→ ВЫБРАННЫЙ ОТРЫВОК

####################

Самое слово "аристократ, аристократка" произошло у нас недавно, вместе с великосветскими повестями, наводнявшими одно время нашу литературу и заставлявшими биться сердца провинциальных барынь желанием заслужить это лестное название, уподобив себя, свой образ жизни и господствующий в их домах тон тому представлению, которое они соединяли со словом "аристократия". Аристократия, аристократизм в применении и к России, и к русскому обществу не означали и не означают ничего другого, как светский лоск и тон, господствующий в богатых столичных домах, ничего другого, как людей, в течение нескольких поколений успевших с значительною степенью совершенства перенять манеры прежних французских маркизов или нынешних английских лордов. Другого смысла русский аристократизм, русская аристократия не имеют. Но там, где нет внутреннего содержания, там внешность, имя, название - все. И вот появились у нас и органы мнимого общественного мнения с аристократическими тенденциями.
Как нелепы и вместе вредны такие из чужого заимствованные взгляды, можно видеть из тех выводов, к которым они приводят. Западная аристократия не есть явление, специально свойственное какому-либо из европейских государств, а институт по происхождению своему общеевропейский в полном смысле этого слова, получивший некоторую национальную окраску лишь впоследствии, когда народы, входившие в состав единой Франкской монархии, в значительной степени обособились, как об этом было говорено выше. Естественно, что такая общность происхождения вела к солидарности всех европейских аристократических интересов. Поэтому, когда Французская революция объявила у себя дома войну насмерть аристократически-феодальным учреждениям, все аристократии почувствовали себя уязвленными. Даже Англия, пользовавшаяся у себя дома свободными учреждениями, сочла необходимым собрать все свои силы для защиты аристократического принципа. Зная дух, которым во все времена руководствовалась английская политика, нельзя предполагать, чтобы одно бескорыстное негодование (возбужденное безумствами, неистовствами и преступлениями, которыми ознаменовалась Французская революция) составляло побудительную причину, заставившую Англию броситься в достопамятную двадцатилетнюю борьбу с Францией, - борьбу, которая окончилась видимым поражением Франции, в сущности же низвергла аристократический принцип не только на материке, но и в самой Англии. Солидарность всех европейских аристократий была истинною побудительного причиною той борьбы, которая составила историческое содержание конца XVIII и начала XIX века, что и подало повод французским демократам толковать о союзе аристократий и монархий против свободы и блага народов.
В соответствии этому и наш подражательный аристократизм "Вести" и ее партии не мог не прильнуть к этой всеобщей аристократической солидарности и стал требовать союза между мнимой русской аристократией с весьма не мнимым польским шляхетством и остзейским баронством. Какого бы кто ни был мнения об этом последнем - несомненно, что польское шляхетство есть исконный, коренной и злейший враг русского народа. Итак, обвинения французских демократов против союза европейских аристократий на гибель свободы и благосостояния народов не применяются ли в полной мере к той партии, которая является защитницей и покровительницей польского шляхетства, которая говорит, что польский пан ближе к ее сердцу, чем западно-русский мужик? Не проповедует ли она действительно пагубы русского народа, являясь ходатаем и защитником злейшего его врага? Вот к чему приводит подражательство; вот результаты перенесения европейских взглядов и тенденций на русскую почву.

####################

→ УСЛОВИЯ ЗАДАНИЯ
1. Определите, согласуется ли с отрывком каждое из утверждений (а), (б) и (в). На каждое ответьте «да» или «нет» и приведите решающие слова отрывка точной цитатой.
(а) Слово «аристократ» появилось в русском языке давно.
(б) Англия у себя дома пользовалась свободными учреждениями.
(в) Борьба Англии с Францией продолжалась десять лет.
2. Ответьте, пожалуйста, по отрывку на вопросы (а), (б) и (в):
(а) Вместе с чем у нас появилось слово «аристократ»?
(б) Чем внешне окончилась борьба Англии с Францией?
(в) С кем партия «Вести» стала требовать союза для мнимой русской аристократии?

→ ИСХОДНЫЕ ДАННЫЕ
####################

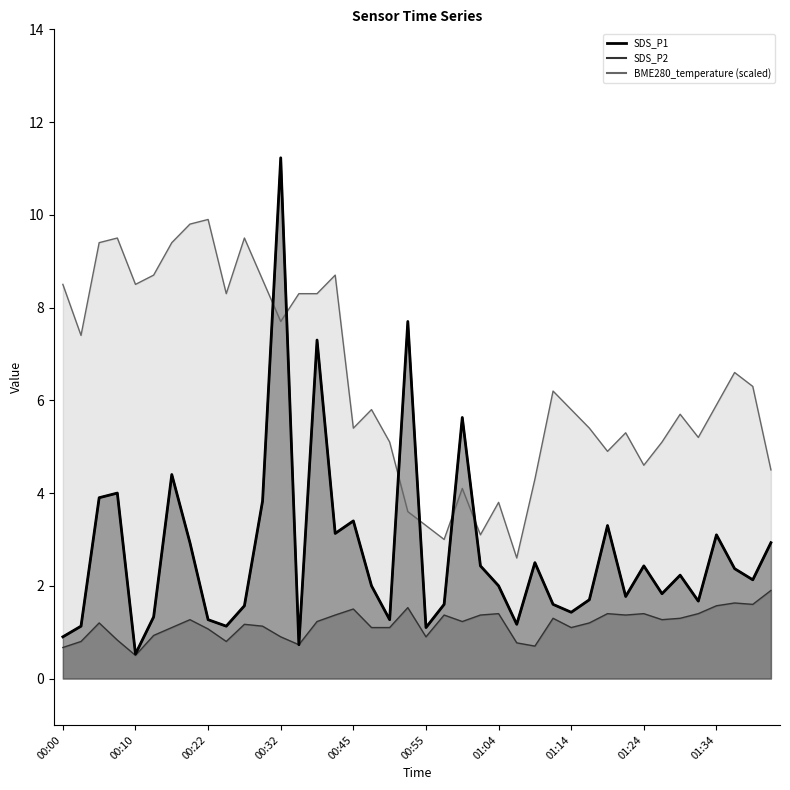

At which label does SDS_P1 first exceed 2?

00:05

####################

→ ВЫПОЛНЕННОЕ ЗАДАНИЕ
1.
(а) Нет: «Самое слово "аристократ, аристократка" произошло у нас недавно».
(б) Да: «Даже Англия, пользовавшаяся у себя дома свободными учреждениями».
(в) Нет: «в достопамятную двадцатилетнюю борьбу с Францией».

2.
(а) Вместе с великосветскими повестями.
(б) Видимым поражением Франции.
(в) С польским шляхетством и остзейским баронством.